(Stored data entries)

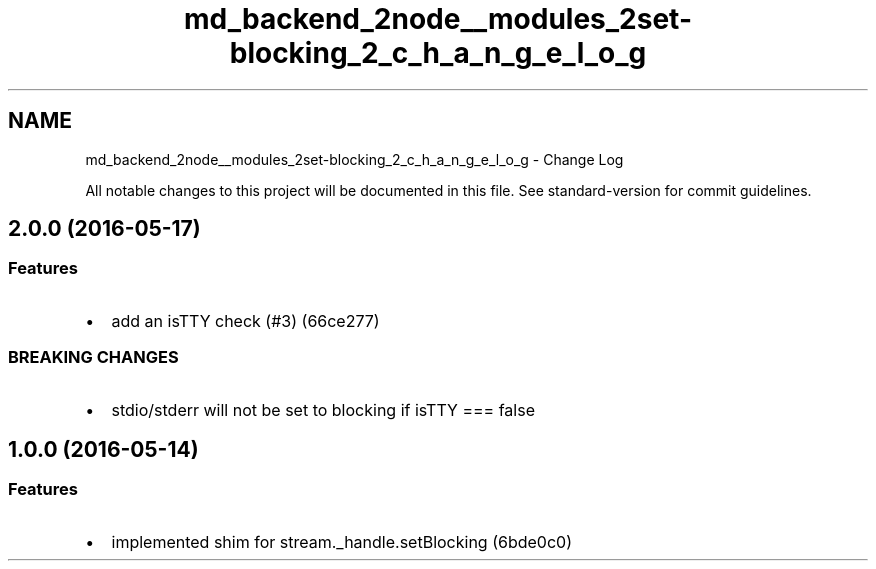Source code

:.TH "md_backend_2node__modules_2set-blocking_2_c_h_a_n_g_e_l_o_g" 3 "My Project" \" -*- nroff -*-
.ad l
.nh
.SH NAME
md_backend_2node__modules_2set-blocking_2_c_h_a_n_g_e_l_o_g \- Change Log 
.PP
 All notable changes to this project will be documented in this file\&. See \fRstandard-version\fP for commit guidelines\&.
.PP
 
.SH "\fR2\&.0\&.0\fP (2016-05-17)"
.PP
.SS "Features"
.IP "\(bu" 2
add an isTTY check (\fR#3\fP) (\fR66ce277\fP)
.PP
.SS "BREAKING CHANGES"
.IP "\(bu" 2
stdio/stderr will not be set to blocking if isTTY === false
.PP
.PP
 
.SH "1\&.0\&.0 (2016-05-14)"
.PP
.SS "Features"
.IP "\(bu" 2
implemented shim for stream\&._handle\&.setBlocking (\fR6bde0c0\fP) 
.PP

§ **Exercise prompt**:
Would you output the data exactly, without any of its images?

§ **Worked solution**:
Source code

:.TH "md_backend_2node__modules_2set-blocking_2_c_h_a_n_g_e_l_o_g" 3 "My Project" \" -*- nroff -*-
.ad l
.nh
.SH NAME
md_backend_2node__modules_2set-blocking_2_c_h_a_n_g_e_l_o_g \- Change Log 
.PP
 All notable changes to this project will be documented in this file\&. See \fRstandard-version\fP for commit guidelines\&.
.PP
 
.SH "\fR2\&.0\&.0\fP (2016-05-17)"
.PP
.SS "Features"
.IP "\(bu" 2
add an isTTY check (\fR#3\fP) (\fR66ce277\fP)
.PP
.SS "BREAKING CHANGES"
.IP "\(bu" 2
stdio/stderr will not be set to blocking if isTTY === false
.PP
.PP
 
.SH "1\&.0\&.0 (2016-05-14)"
.PP
.SS "Features"
.IP "\(bu" 2
implemented shim for stream\&._handle\&.setBlocking (\fR6bde0c0\fP) 
.PP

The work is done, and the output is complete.